→ **WRITTEN TASK 1**
Copy the thesis excerpt on SSD caching word for word, in full.

→ **STUDY TEXT**
################

The rest of this thesis is organized as follows. Section 2 presents our design for resolving the aforementioned challenges without affecting access latency and I/O concurrency. Section 3 presents our experimental platform, representative of a current generation server for I/O intensive workloads.

Section 4 presents a detailed evaluation, based on long-running experiments with the aforementioned workloads. Section 5 discusses some further considerations and future work for *Azor* while section 6 provides a comparison with related work. Finally, Section 7 concludes the work, summarizing our main findings.

## Chapter 2

## System Design

The use of SSDs as I/O caches in our architecture is shown in Figure 2.1(a). *Azor* provides a virtual block device abstraction, by intercepting requests in the I/O path and transparently caching HDD blocks to dedicated SSD partitions. The address space of SSDs is not visible to higher system layers, such as filesystems and databases. *Azor* is placed in the I/O path below the system buffer cache, effectively providing a *second level* of caching for HDD blocks. Although our approach can be extended to use the capacity of SSDs as storage rather than cache, more in the spirit of tiering, we do not explore this direction further in this work.

################

(Records from a collection)
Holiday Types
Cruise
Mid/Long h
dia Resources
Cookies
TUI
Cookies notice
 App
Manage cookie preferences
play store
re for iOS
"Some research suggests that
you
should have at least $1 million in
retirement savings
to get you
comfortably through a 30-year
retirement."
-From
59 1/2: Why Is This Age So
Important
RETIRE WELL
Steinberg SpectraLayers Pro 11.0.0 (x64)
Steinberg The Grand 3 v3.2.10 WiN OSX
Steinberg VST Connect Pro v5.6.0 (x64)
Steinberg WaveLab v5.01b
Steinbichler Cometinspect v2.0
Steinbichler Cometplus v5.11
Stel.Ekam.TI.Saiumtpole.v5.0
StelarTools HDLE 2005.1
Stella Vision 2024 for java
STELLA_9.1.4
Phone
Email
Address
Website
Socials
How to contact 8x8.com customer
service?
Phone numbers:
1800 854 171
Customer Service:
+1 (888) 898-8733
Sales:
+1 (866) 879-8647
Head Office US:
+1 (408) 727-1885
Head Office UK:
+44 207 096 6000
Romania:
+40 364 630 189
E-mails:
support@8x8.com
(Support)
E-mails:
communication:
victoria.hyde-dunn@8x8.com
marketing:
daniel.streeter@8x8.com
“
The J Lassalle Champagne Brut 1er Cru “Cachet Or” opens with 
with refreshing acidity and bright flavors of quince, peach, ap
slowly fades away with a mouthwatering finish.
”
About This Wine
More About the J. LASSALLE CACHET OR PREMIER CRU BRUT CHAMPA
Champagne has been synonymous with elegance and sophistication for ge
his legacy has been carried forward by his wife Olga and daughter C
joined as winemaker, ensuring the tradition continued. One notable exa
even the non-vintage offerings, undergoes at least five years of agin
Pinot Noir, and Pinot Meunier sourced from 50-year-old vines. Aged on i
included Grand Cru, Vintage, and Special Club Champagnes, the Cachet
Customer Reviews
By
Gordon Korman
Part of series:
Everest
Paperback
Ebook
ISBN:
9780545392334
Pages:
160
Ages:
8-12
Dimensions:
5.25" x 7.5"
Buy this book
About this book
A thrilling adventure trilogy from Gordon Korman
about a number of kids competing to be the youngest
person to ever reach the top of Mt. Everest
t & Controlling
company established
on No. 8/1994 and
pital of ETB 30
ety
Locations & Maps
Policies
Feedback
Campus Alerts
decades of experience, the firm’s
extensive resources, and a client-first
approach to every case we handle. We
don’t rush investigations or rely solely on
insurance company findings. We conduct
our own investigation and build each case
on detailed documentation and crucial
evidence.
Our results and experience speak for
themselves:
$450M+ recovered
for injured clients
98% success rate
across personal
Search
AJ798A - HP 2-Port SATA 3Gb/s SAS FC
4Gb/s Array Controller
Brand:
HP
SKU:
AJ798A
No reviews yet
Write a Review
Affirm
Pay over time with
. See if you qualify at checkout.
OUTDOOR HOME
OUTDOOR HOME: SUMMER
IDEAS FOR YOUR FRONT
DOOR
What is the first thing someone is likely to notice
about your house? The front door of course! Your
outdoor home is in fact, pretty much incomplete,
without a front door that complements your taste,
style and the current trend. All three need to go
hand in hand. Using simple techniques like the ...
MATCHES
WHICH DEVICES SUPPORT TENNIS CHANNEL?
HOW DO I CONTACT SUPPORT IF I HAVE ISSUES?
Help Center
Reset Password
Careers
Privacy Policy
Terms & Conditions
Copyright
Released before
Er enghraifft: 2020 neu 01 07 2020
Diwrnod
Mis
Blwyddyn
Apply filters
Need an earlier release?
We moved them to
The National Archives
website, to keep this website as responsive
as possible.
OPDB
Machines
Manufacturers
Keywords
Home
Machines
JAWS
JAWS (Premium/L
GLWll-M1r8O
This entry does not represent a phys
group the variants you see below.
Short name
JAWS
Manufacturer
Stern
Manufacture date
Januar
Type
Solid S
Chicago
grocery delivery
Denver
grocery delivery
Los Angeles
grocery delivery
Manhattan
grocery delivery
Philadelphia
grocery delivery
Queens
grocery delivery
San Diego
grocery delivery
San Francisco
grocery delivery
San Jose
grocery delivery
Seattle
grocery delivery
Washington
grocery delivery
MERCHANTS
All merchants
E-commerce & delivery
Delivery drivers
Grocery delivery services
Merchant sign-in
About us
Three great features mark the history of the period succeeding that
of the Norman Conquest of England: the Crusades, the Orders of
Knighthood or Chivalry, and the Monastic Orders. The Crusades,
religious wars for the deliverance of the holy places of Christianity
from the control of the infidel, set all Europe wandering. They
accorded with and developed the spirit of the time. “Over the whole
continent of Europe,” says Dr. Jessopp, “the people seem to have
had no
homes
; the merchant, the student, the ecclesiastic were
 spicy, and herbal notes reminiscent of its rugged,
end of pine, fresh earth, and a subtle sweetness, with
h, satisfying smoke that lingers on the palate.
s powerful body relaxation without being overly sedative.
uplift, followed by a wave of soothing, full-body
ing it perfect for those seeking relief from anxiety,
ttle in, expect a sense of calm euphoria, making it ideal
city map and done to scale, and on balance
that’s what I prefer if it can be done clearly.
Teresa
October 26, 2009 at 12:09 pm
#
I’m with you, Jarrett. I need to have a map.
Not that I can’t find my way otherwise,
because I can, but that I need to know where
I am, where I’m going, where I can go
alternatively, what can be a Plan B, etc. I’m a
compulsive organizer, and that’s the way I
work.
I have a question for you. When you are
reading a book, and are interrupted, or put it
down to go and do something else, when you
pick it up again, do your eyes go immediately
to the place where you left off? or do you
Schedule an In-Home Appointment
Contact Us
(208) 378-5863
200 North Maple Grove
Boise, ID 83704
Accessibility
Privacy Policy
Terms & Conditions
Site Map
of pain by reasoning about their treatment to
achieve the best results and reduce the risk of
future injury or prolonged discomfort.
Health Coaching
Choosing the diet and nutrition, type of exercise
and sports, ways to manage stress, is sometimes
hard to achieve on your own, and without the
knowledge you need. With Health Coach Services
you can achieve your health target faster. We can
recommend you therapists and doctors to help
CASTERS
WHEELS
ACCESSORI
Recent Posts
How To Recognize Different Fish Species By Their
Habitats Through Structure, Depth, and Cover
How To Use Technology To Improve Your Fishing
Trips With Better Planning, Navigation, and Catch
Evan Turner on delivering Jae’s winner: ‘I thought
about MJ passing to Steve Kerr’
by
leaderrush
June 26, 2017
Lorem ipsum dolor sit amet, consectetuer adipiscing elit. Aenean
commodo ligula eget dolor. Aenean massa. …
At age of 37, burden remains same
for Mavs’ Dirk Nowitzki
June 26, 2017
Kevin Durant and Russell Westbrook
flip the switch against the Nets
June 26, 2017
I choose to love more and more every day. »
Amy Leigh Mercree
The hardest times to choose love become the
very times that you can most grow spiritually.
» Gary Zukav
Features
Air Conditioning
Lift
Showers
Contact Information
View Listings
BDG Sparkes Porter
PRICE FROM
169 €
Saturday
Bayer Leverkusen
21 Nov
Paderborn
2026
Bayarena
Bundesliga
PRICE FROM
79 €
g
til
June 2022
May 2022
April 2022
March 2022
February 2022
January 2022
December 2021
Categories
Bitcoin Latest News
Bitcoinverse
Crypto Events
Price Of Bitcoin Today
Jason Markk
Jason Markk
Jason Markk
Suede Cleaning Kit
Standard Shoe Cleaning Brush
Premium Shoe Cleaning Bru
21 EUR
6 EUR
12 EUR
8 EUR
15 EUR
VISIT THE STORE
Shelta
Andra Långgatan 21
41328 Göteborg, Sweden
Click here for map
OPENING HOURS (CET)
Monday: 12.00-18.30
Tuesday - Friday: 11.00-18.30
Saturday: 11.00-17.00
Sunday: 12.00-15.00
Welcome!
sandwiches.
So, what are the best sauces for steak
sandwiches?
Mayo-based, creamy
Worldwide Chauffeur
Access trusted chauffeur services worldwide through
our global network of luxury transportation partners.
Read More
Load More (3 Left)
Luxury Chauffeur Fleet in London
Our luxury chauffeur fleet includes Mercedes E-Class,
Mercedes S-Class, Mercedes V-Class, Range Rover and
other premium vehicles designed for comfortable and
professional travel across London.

################

→ **WRITTEN TASK 2**
Swap every "Steinberg" for "Yamaha" in the rows, from the very first one down through the line containing "his legacy has", and give those lines back with nothing else changed.

→ **TASK ANSWER 1**
The rest of this thesis is organized as follows. Section 2 presents our design for resolving the aforementioned challenges without affecting access latency and I/O concurrency. Section 3 presents our experimental platform, representative of a current generation server for I/O intensive workloads.

Section 4 presents a detailed evaluation, based on long-running experiments with the aforementioned workloads. Section 5 discusses some further considerations and future work for *Azor* while section 6 provides a comparison with related work. Finally, Section 7 concludes the work, summarizing our main findings.

## Chapter 2

## System Design

The use of SSDs as I/O caches in our architecture is shown in Figure 2.1(a). *Azor* provides a virtual block device abstraction, by intercepting requests in the I/O path and transparently caching HDD blocks to dedicated SSD partitions. The address space of SSDs is not visible to higher system layers, such as filesystems and databases. *Azor* is placed in the I/O path below the system buffer cache, effectively providing a *second level* of caching for HDD blocks. Although our approach can be extended to use the capacity of SSDs as storage rather than cache, more in the spirit of tiering, we do not explore this direction further in this work.

→ **TASK ANSWER 2**
Holiday Types
Cruise
Mid/Long h
dia Resources
Cookies
TUI
Cookies notice
 App
Manage cookie preferences
play store
re for iOS
"Some research suggests that
you
should have at least $1 million in
retirement savings
to get you
comfortably through a 30-year
retirement."
-From
59 1/2: Why Is This Age So
Important
RETIRE WELL
Yamaha SpectraLayers Pro 11.0.0 (x64)
Yamaha The Grand 3 v3.2.10 WiN OSX
Yamaha VST Connect Pro v5.6.0 (x64)
Yamaha WaveLab v5.01b
Steinbichler Cometinspect v2.0
Steinbichler Cometplus v5.11
Stel.Ekam.TI.Saiumtpole.v5.0
StelarTools HDLE 2005.1
Stella Vision 2024 for java
STELLA_9.1.4
Phone
Email
Address
Website
Socials
How to contact 8x8.com customer
service?
Phone numbers:
1800 854 171
Customer Service:
+1 (888) 898-8733
Sales:
+1 (866) 879-8647
Head Office US:
+1 (408) 727-1885
Head Office UK:
+44 207 096 6000
Romania:
+40 364 630 189
E-mails:
support@8x8.com
(Support)
E-mails:
communication:
victoria.hyde-dunn@8x8.com
marketing:
daniel.streeter@8x8.com
“
The J Lassalle Champagne Brut 1er Cru “Cachet Or” opens with 
with refreshing acidity and bright flavors of quince, peach, ap
slowly fades away with a mouthwatering finish.
”
About This Wine
More About the J. LASSALLE CACHET OR PREMIER CRU BRUT CHAMPA
Champagne has been synonymous with elegance and sophistication for ge
his legacy has been carried forward by his wife Olga and daughter C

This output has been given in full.